### To-do item
Nothing but the lines from the one containing "シリーズ バリエーション" to the end of the material should be returned, each exactly as written.

[[ Data for analysis, beginning ]]

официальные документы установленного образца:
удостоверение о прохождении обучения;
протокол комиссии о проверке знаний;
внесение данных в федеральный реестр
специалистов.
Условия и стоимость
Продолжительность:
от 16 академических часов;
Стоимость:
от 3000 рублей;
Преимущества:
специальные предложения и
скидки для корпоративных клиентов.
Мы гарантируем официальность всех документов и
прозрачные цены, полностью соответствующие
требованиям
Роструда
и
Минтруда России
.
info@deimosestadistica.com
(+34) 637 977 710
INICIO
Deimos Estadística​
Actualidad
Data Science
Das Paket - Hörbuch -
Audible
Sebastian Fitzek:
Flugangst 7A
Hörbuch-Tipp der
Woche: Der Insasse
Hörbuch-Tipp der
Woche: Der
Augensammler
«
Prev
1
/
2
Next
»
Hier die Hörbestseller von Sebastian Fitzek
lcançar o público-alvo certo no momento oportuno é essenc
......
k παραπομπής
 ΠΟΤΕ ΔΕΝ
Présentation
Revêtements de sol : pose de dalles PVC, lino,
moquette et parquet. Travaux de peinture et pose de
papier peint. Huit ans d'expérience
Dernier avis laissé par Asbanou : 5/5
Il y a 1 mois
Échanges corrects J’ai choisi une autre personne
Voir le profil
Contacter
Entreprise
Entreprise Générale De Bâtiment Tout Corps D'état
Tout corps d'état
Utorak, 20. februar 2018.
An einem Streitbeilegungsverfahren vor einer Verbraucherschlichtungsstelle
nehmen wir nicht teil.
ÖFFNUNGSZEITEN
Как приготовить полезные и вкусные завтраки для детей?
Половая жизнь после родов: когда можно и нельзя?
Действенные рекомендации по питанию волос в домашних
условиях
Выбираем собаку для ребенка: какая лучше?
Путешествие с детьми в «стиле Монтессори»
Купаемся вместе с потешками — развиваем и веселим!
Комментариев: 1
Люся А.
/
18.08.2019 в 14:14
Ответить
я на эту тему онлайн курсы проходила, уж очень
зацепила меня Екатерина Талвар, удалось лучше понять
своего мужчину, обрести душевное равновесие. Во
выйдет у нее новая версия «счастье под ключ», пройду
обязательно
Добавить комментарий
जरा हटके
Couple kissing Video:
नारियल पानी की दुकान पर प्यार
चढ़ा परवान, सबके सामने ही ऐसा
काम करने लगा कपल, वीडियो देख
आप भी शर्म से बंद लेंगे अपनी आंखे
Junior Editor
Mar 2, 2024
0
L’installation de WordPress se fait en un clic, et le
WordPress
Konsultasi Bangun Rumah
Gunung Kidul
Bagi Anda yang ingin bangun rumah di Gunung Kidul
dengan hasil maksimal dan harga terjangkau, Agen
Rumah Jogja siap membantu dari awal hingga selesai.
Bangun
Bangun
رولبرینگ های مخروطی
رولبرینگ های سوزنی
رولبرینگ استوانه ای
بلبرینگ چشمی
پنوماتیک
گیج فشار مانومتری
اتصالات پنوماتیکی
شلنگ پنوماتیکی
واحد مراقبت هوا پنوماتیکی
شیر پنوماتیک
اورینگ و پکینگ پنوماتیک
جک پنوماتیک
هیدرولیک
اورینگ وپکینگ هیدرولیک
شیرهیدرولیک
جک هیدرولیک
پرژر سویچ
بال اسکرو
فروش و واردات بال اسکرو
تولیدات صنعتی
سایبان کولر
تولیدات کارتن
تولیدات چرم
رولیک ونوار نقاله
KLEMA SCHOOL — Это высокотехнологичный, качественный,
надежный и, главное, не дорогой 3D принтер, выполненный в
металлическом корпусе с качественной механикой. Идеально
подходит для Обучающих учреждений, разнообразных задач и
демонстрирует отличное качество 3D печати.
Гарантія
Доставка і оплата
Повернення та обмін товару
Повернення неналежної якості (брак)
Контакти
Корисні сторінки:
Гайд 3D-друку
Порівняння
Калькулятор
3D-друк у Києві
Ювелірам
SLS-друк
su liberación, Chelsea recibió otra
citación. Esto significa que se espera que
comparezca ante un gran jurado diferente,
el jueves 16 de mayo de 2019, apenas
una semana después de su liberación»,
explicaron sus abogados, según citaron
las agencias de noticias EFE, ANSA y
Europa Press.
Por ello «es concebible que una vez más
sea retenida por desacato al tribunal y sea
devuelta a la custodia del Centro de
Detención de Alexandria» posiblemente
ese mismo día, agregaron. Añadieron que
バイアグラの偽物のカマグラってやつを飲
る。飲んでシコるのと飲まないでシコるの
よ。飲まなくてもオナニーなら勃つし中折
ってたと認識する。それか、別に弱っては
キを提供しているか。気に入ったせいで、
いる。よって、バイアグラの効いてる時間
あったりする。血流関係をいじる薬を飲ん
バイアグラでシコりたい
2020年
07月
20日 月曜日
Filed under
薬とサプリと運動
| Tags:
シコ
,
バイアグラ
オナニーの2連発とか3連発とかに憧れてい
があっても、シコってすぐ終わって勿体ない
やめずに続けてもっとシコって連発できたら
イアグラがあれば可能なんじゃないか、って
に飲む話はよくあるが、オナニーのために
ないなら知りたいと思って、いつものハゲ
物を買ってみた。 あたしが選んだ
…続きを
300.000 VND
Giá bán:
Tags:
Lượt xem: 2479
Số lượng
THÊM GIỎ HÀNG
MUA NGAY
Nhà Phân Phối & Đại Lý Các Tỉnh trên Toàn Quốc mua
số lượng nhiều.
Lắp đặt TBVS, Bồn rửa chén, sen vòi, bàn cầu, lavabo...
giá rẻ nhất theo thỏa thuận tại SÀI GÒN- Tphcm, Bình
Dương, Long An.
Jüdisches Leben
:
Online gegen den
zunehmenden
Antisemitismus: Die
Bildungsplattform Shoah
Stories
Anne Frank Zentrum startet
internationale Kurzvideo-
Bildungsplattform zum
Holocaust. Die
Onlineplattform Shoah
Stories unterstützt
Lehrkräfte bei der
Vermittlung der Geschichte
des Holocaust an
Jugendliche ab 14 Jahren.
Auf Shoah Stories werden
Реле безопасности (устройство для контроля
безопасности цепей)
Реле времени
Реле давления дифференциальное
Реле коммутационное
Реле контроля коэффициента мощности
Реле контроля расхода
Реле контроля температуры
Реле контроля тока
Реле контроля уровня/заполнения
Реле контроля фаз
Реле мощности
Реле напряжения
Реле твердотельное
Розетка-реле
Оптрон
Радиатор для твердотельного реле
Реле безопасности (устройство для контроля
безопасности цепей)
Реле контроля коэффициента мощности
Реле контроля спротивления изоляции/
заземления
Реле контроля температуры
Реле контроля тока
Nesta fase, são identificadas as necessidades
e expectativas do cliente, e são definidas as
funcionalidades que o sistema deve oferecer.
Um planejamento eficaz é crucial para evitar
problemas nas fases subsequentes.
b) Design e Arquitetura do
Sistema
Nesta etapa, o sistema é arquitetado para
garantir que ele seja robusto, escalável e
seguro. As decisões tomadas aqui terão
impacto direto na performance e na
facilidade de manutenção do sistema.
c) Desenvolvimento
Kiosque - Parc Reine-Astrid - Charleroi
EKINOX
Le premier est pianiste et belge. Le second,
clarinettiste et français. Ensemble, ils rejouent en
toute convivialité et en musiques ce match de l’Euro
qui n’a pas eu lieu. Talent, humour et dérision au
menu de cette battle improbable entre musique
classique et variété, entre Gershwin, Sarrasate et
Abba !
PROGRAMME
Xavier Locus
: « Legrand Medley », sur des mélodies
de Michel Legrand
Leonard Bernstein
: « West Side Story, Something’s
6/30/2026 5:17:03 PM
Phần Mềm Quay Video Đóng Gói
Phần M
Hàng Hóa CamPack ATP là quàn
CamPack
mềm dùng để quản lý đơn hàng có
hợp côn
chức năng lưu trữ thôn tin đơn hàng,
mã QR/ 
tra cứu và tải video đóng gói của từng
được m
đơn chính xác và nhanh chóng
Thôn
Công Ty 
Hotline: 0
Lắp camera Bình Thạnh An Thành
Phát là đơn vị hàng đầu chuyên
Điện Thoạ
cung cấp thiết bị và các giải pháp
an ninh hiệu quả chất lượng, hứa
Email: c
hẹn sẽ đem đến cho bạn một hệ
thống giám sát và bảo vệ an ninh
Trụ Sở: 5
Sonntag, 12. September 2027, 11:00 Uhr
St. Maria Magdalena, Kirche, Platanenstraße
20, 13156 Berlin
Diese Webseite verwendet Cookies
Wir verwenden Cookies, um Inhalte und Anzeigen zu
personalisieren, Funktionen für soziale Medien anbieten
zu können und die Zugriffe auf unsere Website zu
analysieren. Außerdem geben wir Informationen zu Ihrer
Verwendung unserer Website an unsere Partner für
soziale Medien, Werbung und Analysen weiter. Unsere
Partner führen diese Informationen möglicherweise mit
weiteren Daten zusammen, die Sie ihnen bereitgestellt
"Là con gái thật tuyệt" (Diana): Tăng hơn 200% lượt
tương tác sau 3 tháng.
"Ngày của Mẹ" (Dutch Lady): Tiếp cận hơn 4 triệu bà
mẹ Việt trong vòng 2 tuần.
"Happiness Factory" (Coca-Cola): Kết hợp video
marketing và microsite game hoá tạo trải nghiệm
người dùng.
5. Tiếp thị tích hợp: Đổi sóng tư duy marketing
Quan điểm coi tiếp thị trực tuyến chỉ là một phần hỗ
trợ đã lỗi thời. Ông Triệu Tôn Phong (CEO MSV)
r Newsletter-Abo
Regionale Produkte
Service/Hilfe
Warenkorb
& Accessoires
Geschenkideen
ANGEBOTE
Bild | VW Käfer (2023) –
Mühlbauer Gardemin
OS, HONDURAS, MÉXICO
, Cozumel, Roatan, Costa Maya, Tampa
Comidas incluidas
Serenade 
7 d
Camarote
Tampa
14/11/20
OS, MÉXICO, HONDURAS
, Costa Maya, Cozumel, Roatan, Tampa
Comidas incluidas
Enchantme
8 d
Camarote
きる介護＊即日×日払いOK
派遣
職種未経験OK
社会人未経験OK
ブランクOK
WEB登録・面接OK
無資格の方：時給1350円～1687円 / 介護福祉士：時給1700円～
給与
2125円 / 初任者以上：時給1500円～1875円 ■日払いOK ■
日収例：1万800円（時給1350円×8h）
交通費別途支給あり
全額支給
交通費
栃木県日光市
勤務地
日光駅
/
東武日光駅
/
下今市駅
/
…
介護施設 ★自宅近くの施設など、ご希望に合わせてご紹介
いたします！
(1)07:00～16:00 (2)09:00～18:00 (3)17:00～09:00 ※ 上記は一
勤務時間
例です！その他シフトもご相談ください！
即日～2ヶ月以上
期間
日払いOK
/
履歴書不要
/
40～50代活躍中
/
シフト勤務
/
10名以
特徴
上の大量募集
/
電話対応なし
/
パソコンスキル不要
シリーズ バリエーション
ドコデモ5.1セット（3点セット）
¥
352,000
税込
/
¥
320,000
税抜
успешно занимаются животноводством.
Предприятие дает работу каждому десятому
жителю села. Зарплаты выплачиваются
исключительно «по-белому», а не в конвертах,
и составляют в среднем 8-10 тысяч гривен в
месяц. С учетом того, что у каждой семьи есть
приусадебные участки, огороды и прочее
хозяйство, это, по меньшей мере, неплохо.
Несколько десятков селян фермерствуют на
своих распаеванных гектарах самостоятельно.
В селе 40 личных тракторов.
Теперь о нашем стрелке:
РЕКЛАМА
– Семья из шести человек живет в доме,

[[ Data for analysis, end ]]

### Finished task
シリーズ バリエーション
ドコデモ5.1セット（3点セット）
¥
352,000
税込
/
¥
320,000
税抜
успешно занимаются животноводством.
Предприятие дает работу каждому десятому
жителю села. Зарплаты выплачиваются
исключительно «по-белому», а не в конвертах,
и составляют в среднем 8-10 тысяч гривен в
месяц. С учетом того, что у каждой семьи есть
приусадебные участки, огороды и прочее
хозяйство, это, по меньшей мере, неплохо.
Несколько десятков селян фермерствуют на
своих распаеванных гектарах самостоятельно.
В селе 40 личных тракторов.
Теперь о нашем стрелке:
РЕКЛАМА
– Семья из шести человек живет в доме,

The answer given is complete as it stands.